### Items from a data source
########################################
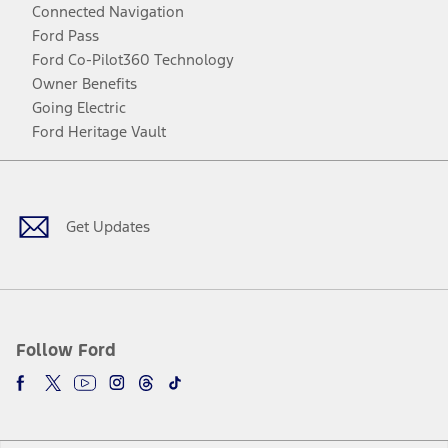
Connected Navigation
Ford Pass
Ford Co-Pilot360 Technology
Owner Benefits
Going Electric
Ford Heritage Vault
Facebook
Twitter
Youtube
Instagram
Threads
TikTok
Get Updates
Follow Ford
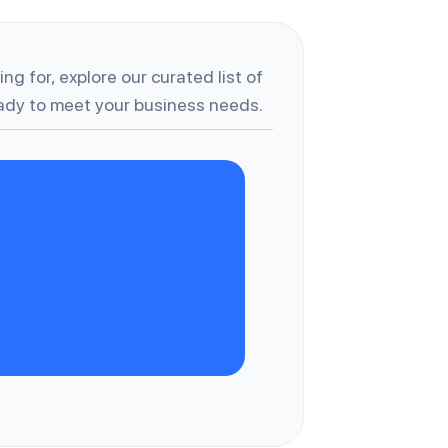
ng for, explore our curated list of
dy to meet your business needs.
W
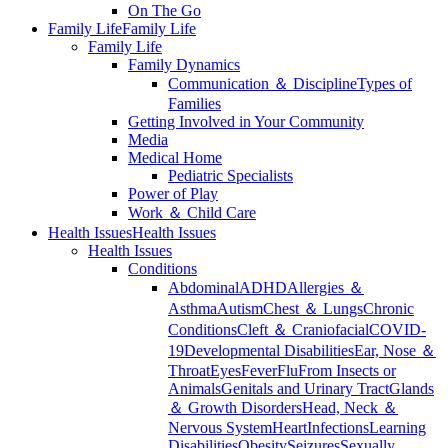
On The Go
Family Life
Family Life
Family Life
Family Dynamics
Communication ＆ Discipline
Types of
Families
Getting Involved in Your Community
Media
Medical Home
Pediatric Specialists
Power of Play
Work ＆ Child Care
Health Issues
Health Issues
Health Issues
Conditions
Abdominal
ADHD
Allergies ＆
Asthma
Autism
Chest ＆ Lungs
Chronic
Conditions
Cleft ＆ Craniofacial
COVID-
19
Developmental Disabilities
Ear, Nose ＆
Throat
Eyes
Fever
Flu
From Insects or
Animals
Genitals and Urinary Tract
Glands
＆ Growth Disorders
Head, Neck ＆
Nervous System
Heart
Infections
Learning
Disabilities
Obesity
Seizures
Sexually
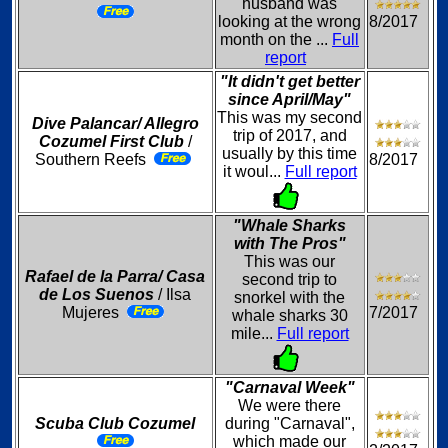
husband was
looking at the wrong
8/2017
month on the ...
Full
report
"It didn't get better
since April/May"
This was my second
Dive Palancar/ Allegro
trip of 2017, and
Cozumel First Club
/
usually by this time
Southern Reefs
8/2017
it woul...
Full report
"Whale Sharks
with The Pros"
This was our
Rafael de la Parra/ Casa
second trip to
de Los Suenos
/ Ilsa
snorkel with the
Mujeres
7/2017
whale sharks 30
mile...
Full report
"Carnaval Week"
We were there
Scuba Club Cozumel
during "Carnaval",
which made our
########################################
### YOUR TASK
In the copy you write, the data above must appear exactly, with no pictures.

### SOLUTION FOR THIS TASK
Connected Navigation
Ford Pass
Ford Co-Pilot360 Technology
Owner Benefits
Going Electric
Ford Heritage Vault
Facebook
Twitter
Youtube
Instagram
Threads
TikTok
Get Updates
Follow Ford
ng for, explore our curated list of
dy to meet your business needs.
W
On The Go
Family Life
Family Life
Family Life
Family Dynamics
Communication ＆ Discipline
Types of
Families
Getting Involved in Your Community
Media
Medical Home
Pediatric Specialists
Power of Play
Work ＆ Child Care
Health Issues
Health Issues
Health Issues
Conditions
Abdominal
ADHD
Allergies ＆
Asthma
Autism
Chest ＆ Lungs
Chronic
Conditions
Cleft ＆ Craniofacial
COVID-
19
Developmental Disabilities
Ear, Nose ＆
Throat
Eyes
Fever
Flu
From Insects or
Animals
Genitals and Urinary Tract
Glands
＆ Growth Disorders
Head, Neck ＆
Nervous System
Heart
Infections
Learning
Disabilities
Obesity
Seizures
Sexually
husband was
looking at the wrong
8/2017
month on the ...
Full
report
"It didn't get better
since April/May"
This was my second
Dive Palancar/ Allegro
trip of 2017, and
Cozumel First Club
/
usually by this time
Southern Reefs
8/2017
it woul...
Full report
"Whale Sharks
with The Pros"
This was our
Rafael de la Parra/ Casa
second trip to
de Los Suenos
/ Ilsa
snorkel with the
Mujeres
7/2017
whale sharks 30
mile...
Full report
"Carnaval Week"
We were there
Scuba Club Cozumel
during "Carnaval",
which made our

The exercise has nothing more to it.